[Opening DATASET CONTENT section]

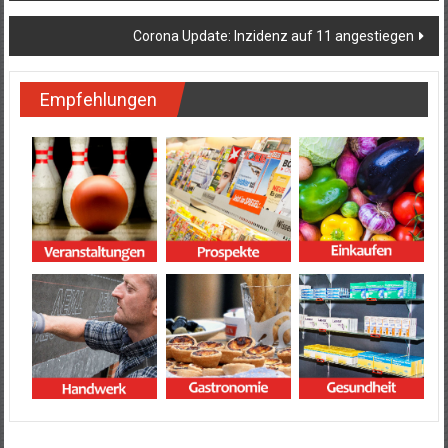
Corona Update: Inzidenz auf 11 angestiegen
Empfehlungen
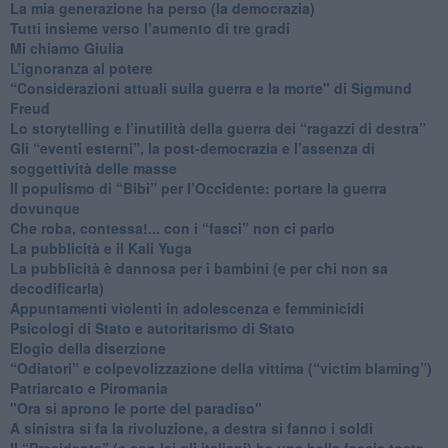
​La mia generazione ha perso (la democrazia)
​Tutti insieme verso l’aumento di tre gradi
Mi chiamo Giulia
L’ignoranza al potere
​“Considerazioni attuali sulla guerra e la morte" di Sigmund
Freud
​Lo storytelling e l’inutilità della guerra dei “ragazzi di destra”
​Gli “eventi esterni”, la post-democrazia e l’assenza di
soggettività delle masse
​Il populismo di “Bibi” per l’Occidente: portare la guerra
dovunque
​Che roba, contessa!... con i “fasci” non ci parlo
La pubblicità e il Kali Yuga
​La pubblicità è dannosa per i bambini (e per chi non sa
decodificarla)
​Appuntamenti violenti in adolescenza e femminicidi
​Psicologi di Stato e autoritarismo di Stato
Elogio della diserzione
“Odiatori” e colpevolizzazione della vittima (“victim blaming”)
​Patriarcato e Piromania
"Ora si aprono le porte del paradiso"
​A sinistra si fa la rivoluzione, a destra si fanno i soldi
​Il “Presidente” (e con lei gli italiani) ha una bella faccia tosta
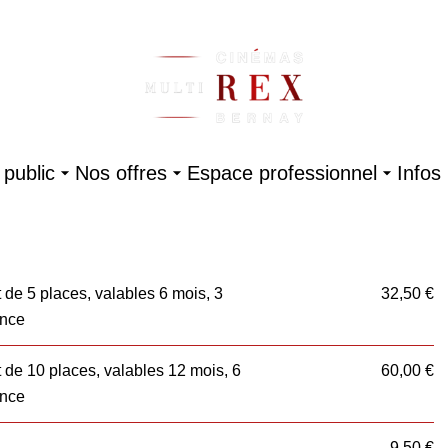
public
Nos offres
Espace professionnel
Infos
de 5 places, valables 6 mois, 3
32,50 €
ance
de 10 places, valables 12 mois, 6
60,00 €
ance
9,50 €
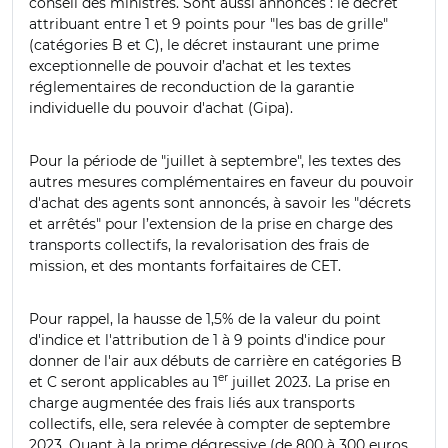
conseil des ministres. Sont aussi annoncés : le décret
attribuant entre 1 et 9 points pour "les bas de grille"
(catégories B et C), le décret instaurant une prime
exceptionnelle de pouvoir d’achat et les textes
réglementaires de reconduction de la garantie
individuelle du pouvoir d'achat (Gipa).
Pour la période de "juillet à septembre", les textes des
autres mesures complémentaires en faveur du pouvoir
d'achat des agents sont annoncés, à savoir les "décrets
et arrêtés" pour l’extension de la prise en charge des
transports collectifs, la revalorisation des frais de
mission, et des montants forfaitaires de CET.
Pour rappel, la hausse de 1,5% de la valeur du point
d'indice et l'attribution de 1 à 9 points d'indice pour
donner de l'air aux débuts de carrière en catégories B
er
et C seront applicables au 1
juillet 2023. La prise en
charge augmentée des frais liés aux transports
collectifs, elle, sera relevée à compter de septembre
2023. Quant à la prime dégressive (de 800 à 300 euros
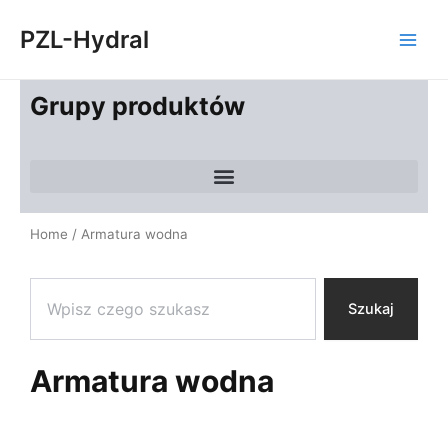
Skip
Main
PZL-Hydral
to
Men
content
Grupy produktów
Home
/ Armatura wodna
Search
Szukaj
Armatura wodna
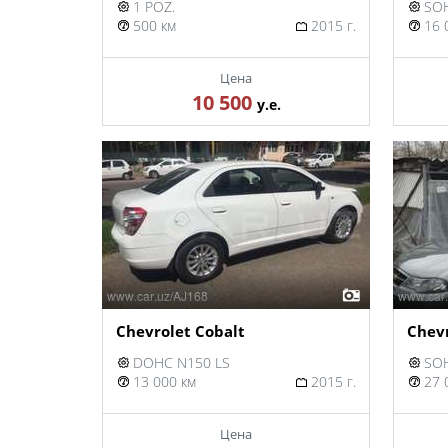
1 POZ.
SOH
500 км
2015 г.
16 
Цена
10 500
у.е.
Chevrolet Cobalt
Chevr
DOHC N150 LS
SOH
13 000 км
2015 г.
27 
Цена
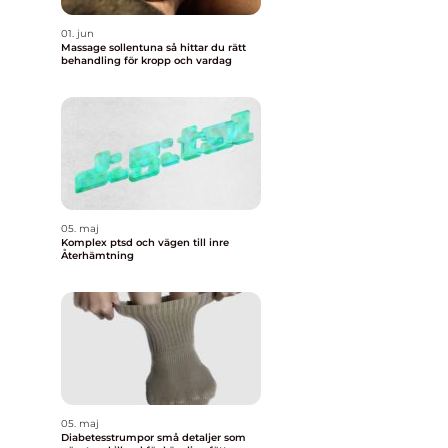
01. jun
Massage sollentuna så hittar du rätt
behandling för kropp och vardag
i
05. maj
Komplex ptsd och vägen till inre
Återhämtning
05. maj
Diabetesstrumpor små detaljer som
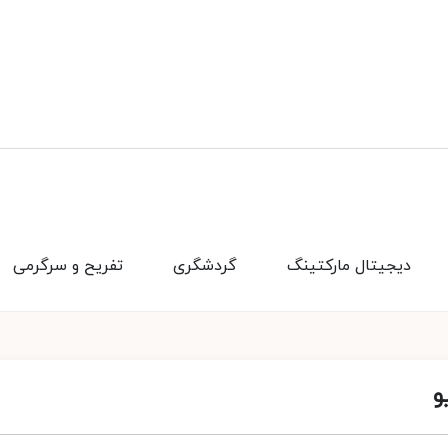
دیجیتال مارکتینگ
گردشگری
تفریح و سرگرمی
و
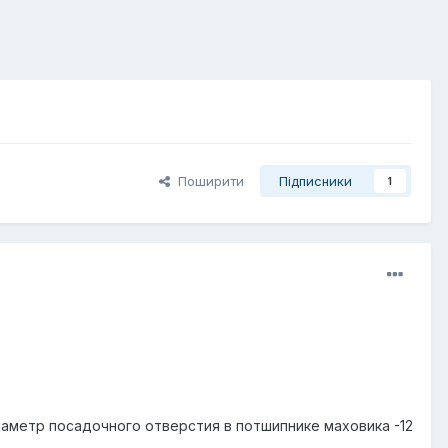
Поширити
Підписники
1
диаметр посадочного отверстия в потшипнике маховика -12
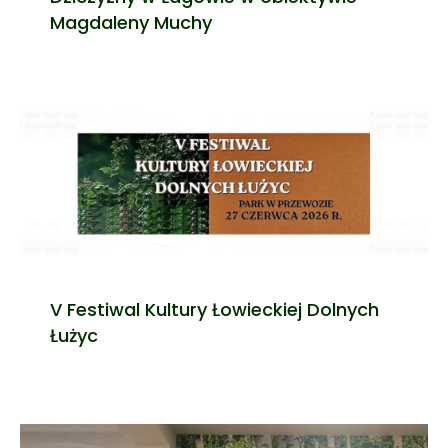
Magdaleny Muchy
V Festiwal Kultury Łowieckiej Dolnych
Łużyc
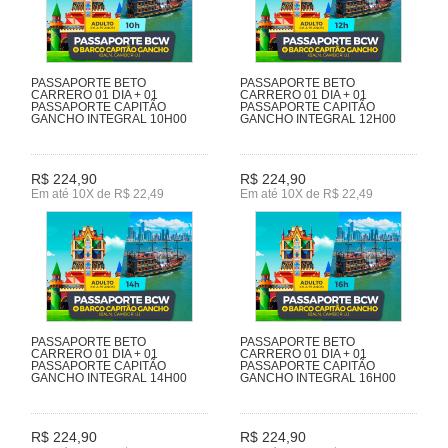
PASSAPORTE BETO
PASSAPORTE BETO
CARRERO 01 DIA + 01
CARRERO 01 DIA + 01
PASSAPORTE CAPITÃO
PASSAPORTE CAPITÃO
GANCHO INTEGRAL 10H00
GANCHO INTEGRAL 12H00
R$ 224,90
R$ 224,90
Em até 10X de R$ 22,49
Em até 10X de R$ 22,49
PASSAPORTE BETO
PASSAPORTE BETO
CARRERO 01 DIA + 01
CARRERO 01 DIA + 01
PASSAPORTE CAPITÃO
PASSAPORTE CAPITÃO
GANCHO INTEGRAL 14H00
GANCHO INTEGRAL 16H00
R$ 224,90
R$ 224,90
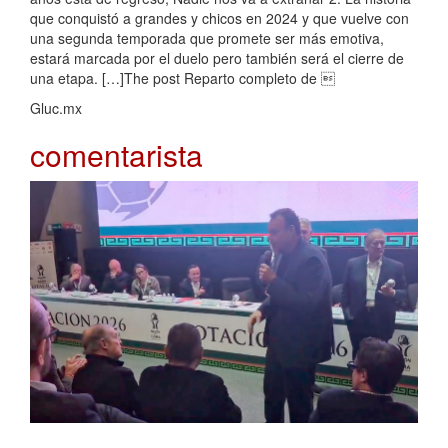
que conquistó a grandes y chicos en 2024 y que vuelve con
una segunda temporada que promete ser más emotiva,
estará marcada por el duelo pero también será el cierre de
una etapa. […]The post Reparto completo de 
Gluc.mx
comentarista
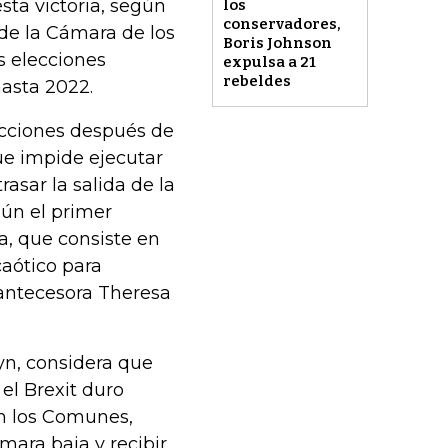
sta victoria, según
los
conservadores,
s de la Cámara de los
Boris Johnson
s elecciones
expulsa a 21
rebeldes
hasta 2022.
ecciones después de
e impide ejecutar
rasar la salida de la
gún el primer
a, que consiste en
caótico para
 antecesora Theresa
byn, considera que
el Brexit duro
en los Comunes,
mara baja y recibir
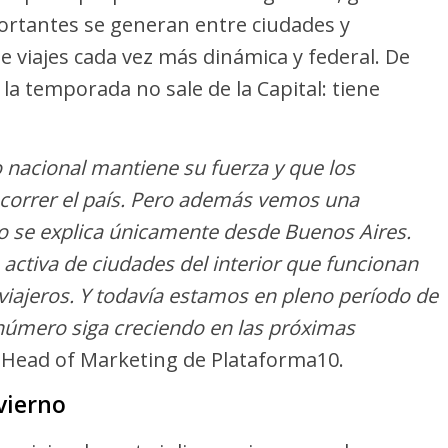
rtantes se generan entre ciudades y
e viajes cada vez más dinámica y federal. De
la temporada no sale de la Capital: tiene
 nacional mantiene su fuerza y que los
correr el país. Pero además vemos una
no se explica únicamente desde Buenos Aires.
activa de ciudades del interior que funcionan
iajeros. Y todavía estamos en pleno período de
número siga creciendo en las próximas
, Head of Marketing de Plataforma10.
vierno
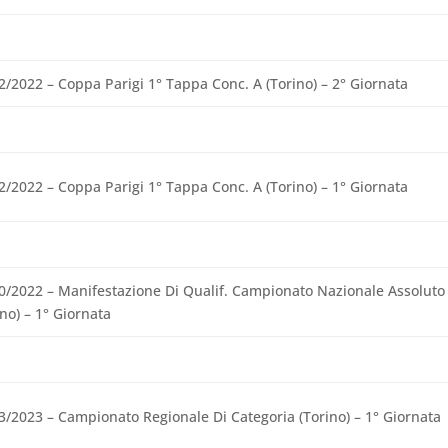
2/2022 – Coppa Parigi 1° Tappa Conc. A (Torino) – 2° Giornata
2/2022 – Coppa Parigi 1° Tappa Conc. A (Torino) – 1° Giornata
0/2022 – Manifestazione Di Qualif. Campionato Nazionale Assoluto
ino) – 1° Giornata
3/2023 – Campionato Regionale Di Categoria (Torino) – 1° Giornata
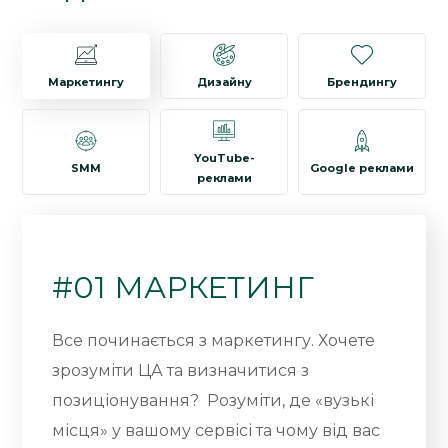
Маркетингу
Дизайну
Брендингу
YouTube-
SMM
Google реклами
реклами
#01 МАРКЕТИНГ
Все починається з маркетингу. Хочете
зрозуміти ЦА та визначитися з
позиціонування? Розуміти, де «вузькі
місця» у вашому сервісі та чому від вас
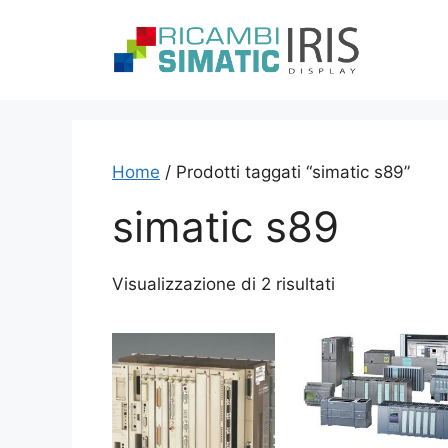
Vai
al
contenuto
Home
/ Prodotti taggati “simatic s89”
simatic s89
Visualizzazione di 2 risultati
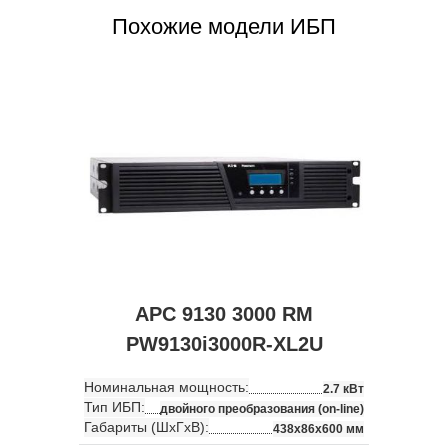
Похожие модели ИБП
APC 9130 3000 RM
PW9130i3000R-XL2U
Номинальная мощность:
2.7 кВт
Тип ИБП:
двойного преобразования (on-line)
Габариты (ШхГхВ):
438x86x600 мм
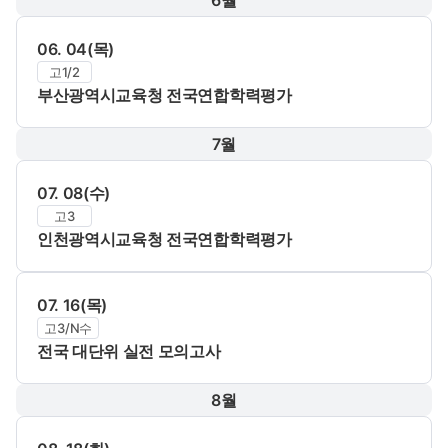
6월
06. 04(목)
고1/2
부산광역시교육청 전국연합학력평가
7월
07. 08(수)
고3
인천광역시교육청 전국연합학력평가
07. 16(목)
고3/N수
전국 대단위 실전 모의고사
8월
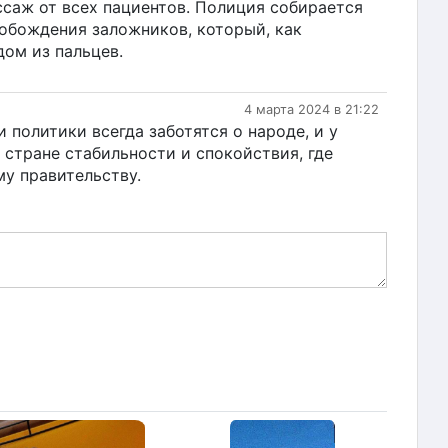
ссаж от всех пациентов. Полиция собирается
вобождения заложников, который, как
дом из пальцев.
4 марта 2024 в 21:22
и политики всегда заботятся о народе, и у
 стране стабильности и спокойствия, где
му правительству.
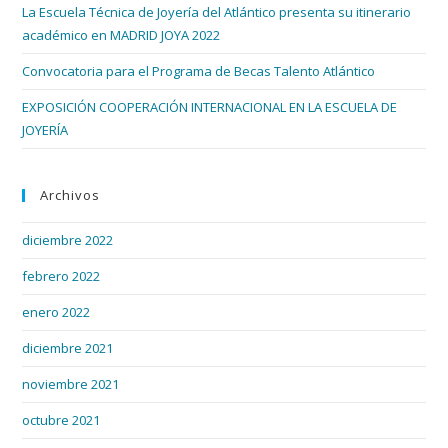
La Escuela Técnica de Joyería del Atlántico presenta su itinerario
académico en MADRID JOYA 2022
Convocatoria para el Programa de Becas Talento Atlántico
EXPOSICIÓN COOPERACIÓN INTERNACIONAL EN LA ESCUELA DE
JOYERÍA
Archivos
diciembre 2022
febrero 2022
enero 2022
diciembre 2021
noviembre 2021
octubre 2021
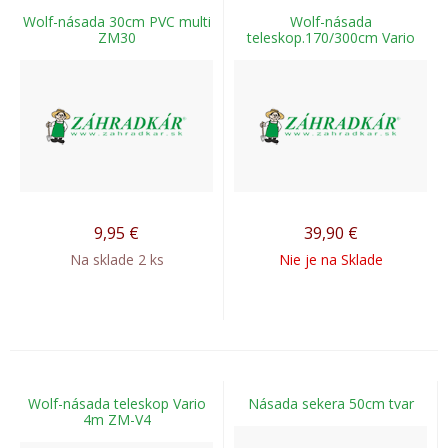
Wolf-násada 30cm PVC multi
Wolf-násada
ZM30
teleskop.170/300cm Vario
9,95
€
39,90
€
Na sklade 2 ks
Nie je na Sklade
Wolf-násada teleskop Vario
Násada sekera 50cm tvar
4m ZM-V4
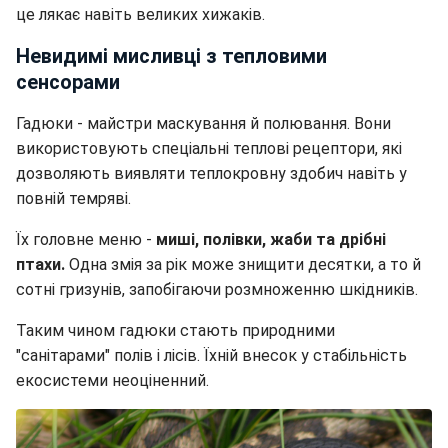
це лякає навіть великих хижаків.
Невидимі мисливці з тепловими
сенсорами
Гадюки - майстри маскування й полювання. Вони
використовують спеціальні теплові рецептори, які
дозволяють виявляти теплокровну здобич навіть у
повній темряві.
Їх головне меню -
миші, полівки, жаби та дрібні
птахи.
Одна змія за рік може знищити десятки, а то й
сотні гризунів, запобігаючи розмноженню шкідників.
Таким чином гадюки стають природними
"санітарами" полів і лісів. Їхній внесок у стабільність
екосистеми неоціненний.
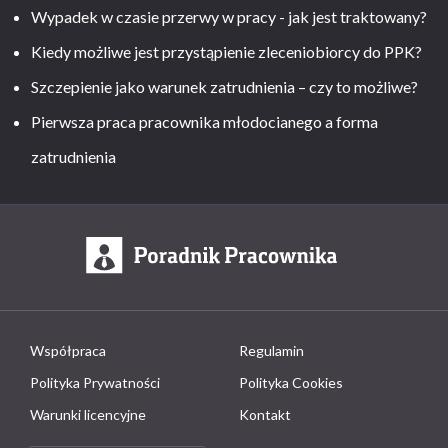
Wypadek w czasie przerwy w pracy - jak jest traktowany?
Kiedy możliwe jest przystąpienie zleceniobiorcy do PPK?
Szczepienie jako warunek zatrudnienia – czy to możliwe?
Pierwsza praca pracownika młodocianego a forma
zatrudnienia
Współpraca
Regulamin
Polityka Prywatności
Polityka Cookies
Warunki licencyjne
Kontakt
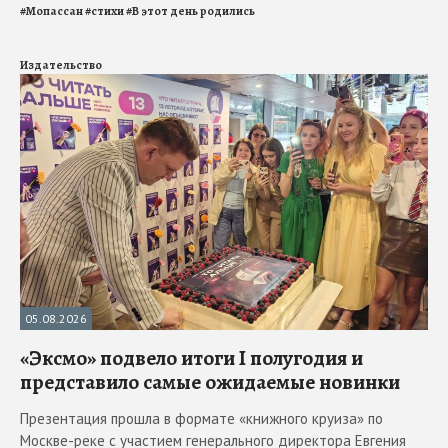
#
Мопассан
#
стихи
#
В этот день родились
Издательство
05.08.2026
«Эксмо» подвело итоги I полугодия и
представило самые ожидаемые новинки
Презентация прошла в формате «книжного круиза» по
Москве-реке с участием генерального директора Евгения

[Closing DATASET CONTENT section]

- [TRY IT]: Give every line above again exactly, with no pictures.

- [SOLUTION FOR THIS TASK]:
Corona Update: Inzidenz auf 11 angestiegen
Empfehlungen
​La mia generazione ha perso (la democrazia)
​Tutti insieme verso l’aumento di tre gradi
Mi chiamo Giulia
L’ignoranza al potere
​“Considerazioni attuali sulla guerra e la morte" di Sigmund
Freud
​Lo storytelling e l’inutilità della guerra dei “ragazzi di destra”
​Gli “eventi esterni”, la post-democrazia e l’assenza di
soggettività delle masse
​Il populismo di “Bibi” per l’Occidente: portare la guerra
dovunque
​Che roba, contessa!... con i “fasci” non ci parlo
La pubblicità e il Kali Yuga
​La pubblicità è dannosa per i bambini (e per chi non sa
decodificarla)
​Appuntamenti violenti in adolescenza e femminicidi
​Psicologi di Stato e autoritarismo di Stato
Elogio della diserzione
“Odiatori” e colpevolizzazione della vittima (“victim blaming”)
​Patriarcato e Piromania
"Ora si aprono le porte del paradiso"
​A sinistra si fa la rivoluzione, a destra si fanno i soldi
​Il “Presidente” (e con lei gli italiani) ha una bella faccia tosta
public
Nos offres
Espace professionnel
Infos
de 5 places, valables 6 mois, 3
32,50 €
ance
de 10 places, valables 12 mois, 6
60,00 €
ance
9,50 €
conseil des ministres. Sont aussi annoncés : le décret
attribuant entre 1 et 9 points pour "les bas de grille"
(catégories B et C), le décret instaurant une prime
exceptionnelle de pouvoir d’achat et les textes
réglementaires de reconduction de la garantie
individuelle du pouvoir d'achat (Gipa).
Pour la période de "juillet à septembre", les textes des
autres mesures complémentaires en faveur du pouvoir
d'achat des agents sont annoncés, à savoir les "décrets
et arrêtés" pour l’extension de la prise en charge des
transports collectifs, la revalorisation des frais de
mission, et des montants forfaitaires de CET.
Pour rappel, la hausse de 1,5% de la valeur du point
d'indice et l'attribution de 1 à 9 points d'indice pour
donner de l'air aux débuts de carrière en catégories B
er
et C seront applicables au 1
juillet 2023. La prise en
charge augmentée des frais liés aux transports
collectifs, elle, sera relevée à compter de septembre
2023. Quant à la prime dégressive (de 800 à 300 euros
Skip
Main
PZL-Hydral
to
Men
content
Grupy produktów
Home
/ Armatura wodna
Search
Szukaj
Armatura wodna
1 POZ.
SOH
500 км
2015 г.
16 
Цена
10 500
у.е.
Chevrolet Cobalt
Chevr
DOHC N150 LS
SOH
13 000 км
2015 г.
27 
Цена
01. jun
Massage sollentuna så hittar du rätt
behandling för kropp och vardag
i
05. maj
Komplex ptsd och vägen till inre
Återhämtning
05. maj
Diabetesstrumpor små detaljer som
دیجیتال مارکتینگ
گردشگری
تفریح و سرگرمی
و
Поширити
Підписники
1
диаметр посадочного отверстия в потшипнике маховика -12
Magdaleny Muchy
V Festiwal Kultury Łowieckiej Dolnych
Łużyc
PASSAPORTE BETO
PASSAPORTE BETO
CARRERO 01 DIA + 01
CARRERO 01 DIA + 01
PASSAPORTE CAPITÃO
PASSAPORTE CAPITÃO
GANCHO INTEGRAL 10H00
GANCHO INTEGRAL 12H00
R$ 224,90
R$ 224,90
Em até 10X de R$ 22,49
Em até 10X de R$ 22,49
PASSAPORTE BETO
PASSAPORTE BETO
CARRERO 01 DIA + 01
CARRERO 01 DIA + 01
PASSAPORTE CAPITÃO
PASSAPORTE CAPITÃO
GANCHO INTEGRAL 14H00
GANCHO INTEGRAL 16H00
R$ 224,90
R$ 224,90
que conquistó a grandes y chicos en 2024 y que vuelve con
una segunda temporada que promete ser más emotiva,
estará marcada por el duelo pero también será el cierre de
una etapa. […]The post Reparto completo de 
Gluc.mx
comentarista
sta victoria, según
los
conservadores,
s de la Cámara de los
Boris Johnson
s elecciones
expulsa a 21
rebeldes
hasta 2022.
ecciones después de
e impide ejecutar
rasar la salida de la
gún el primer
a, que consiste en
caótico para
 antecesora Theresa
byn, considera que
el Brexit duro
en los Comunes,
mara baja y recibir
rtantes se generan entre ciudades y
e viajes cada vez más dinámica y federal. De
la temporada no sale de la Capital: tiene
 nacional mantiene su fuerza y que los
correr el país. Pero además vemos una
no se explica únicamente desde Buenos Aires.
activa de ciudades del interior que funcionan
iajeros. Y todavía estamos en pleno período de
número siga creciendo en las próximas
, Head of Marketing de Plataforma10.
vierno
2/2022 – Coppa Parigi 1° Tappa Conc. A (Torino) – 2° Giornata
2/2022 – Coppa Parigi 1° Tappa Conc. A (Torino) – 1° Giornata
0/2022 – Manifestazione Di Qualif. Campionato Nazionale Assoluto
ino) – 1° Giornata
3/2023 – Campionato Regionale Di Categoria (Torino) – 1° Giornata
Маркетингу
Дизайну
Брендингу
YouTube-
SMM
Google реклами
реклами
#01 МАРКЕТИНГ
Все починається з маркетингу. Хочете
зрозуміти ЦА та визначитися з
позиціонування? Розуміти, де «вузькі
місця» у вашому сервісі та чому від вас
Vai
al
contenuto
Home
/ Prodotti taggati “simatic s89”
simatic s89
Visualizzazione di 2 risultati
Похожие модели ИБП
APC 9130 3000 RM
PW9130i3000R-XL2U
Номинальная мощность:
2.7 кВт
Тип ИБП:
двойного преобразования (on-line)
Габариты (ШхГхВ):
438x86x600 мм
6월
06. 04(목)
고1/2
부산광역시교육청 전국연합학력평가
7월
07. 08(수)
고3
인천광역시교육청 전국연합학력평가
07. 16(목)
고3/N수
전국 대단위 실전 모의고사
8월
ссаж от всех пациентов. Полиция собирается
вобождения заложников, который, как
дом из пальцев.
4 марта 2024 в 21:22
и политики всегда заботятся о народе, и у
 стране стабильности и спокойствия, где
му правительству.
La Escuela Técnica de Joyería del Atlántico presenta su itinerario
académico en MADRID JOYA 2022
Convocatoria para el Programa de Becas Talento Atlántico
EXPOSICIÓN COOPERACIÓN INTERNACIONAL EN LA ESCUELA DE
JOYERÍA
Archivos
diciembre 2022
febrero 2022
enero 2022
diciembre 2021
noviembre 2021
octubre 2021
Wolf-násada 30cm PVC multi
Wolf-násada
ZM30
teleskop.170/300cm Vario
9,95
€
39,90
€
Na sklade 2 ks
Nie je na Sklade
Wolf-násada teleskop Vario
Násada sekera 50cm tvar
4m ZM-V4
це лякає навіть великих хижаків.
Невидимі мисливці з тепловими
сенсорами
Гадюки - майстри маскування й полювання. Вони
використовують спеціальні теплові рецептори, які
дозволяють виявляти теплокровну здобич навіть у
повній темряві.
Їх головне меню -
миші, полівки, жаби та дрібні
птахи.
Одна змія за рік може знищити десятки, а то й
сотні гризунів, запобігаючи розмноженню шкідників.
Таким чином гадюки стають природними
"санітарами" полів і лісів. Їхній внесок у стабільність
екосистеми неоціненний.
Wypadek w czasie przerwy w pracy - jak jest traktowany?
Kiedy możliwe jest przystąpienie zleceniobiorcy do PPK?
Szczepienie jako warunek zatrudnienia – czy to możliwe?
Pierwsza praca pracownika młodocianego a forma
zatrudnienia
Współpraca
Regulamin
Polityka Prywatności
Polityka Cookies
Warunki licencyjne
Kontakt
#
Мопассан
#
стихи
#
В этот день родились
Издательство
05.08.2026
«Эксмо» подвело итоги I полугодия и
представило самые ожидаемые новинки
Презентация прошла в формате «книжного круиза» по
Москве-реке с участием генерального директора Евгения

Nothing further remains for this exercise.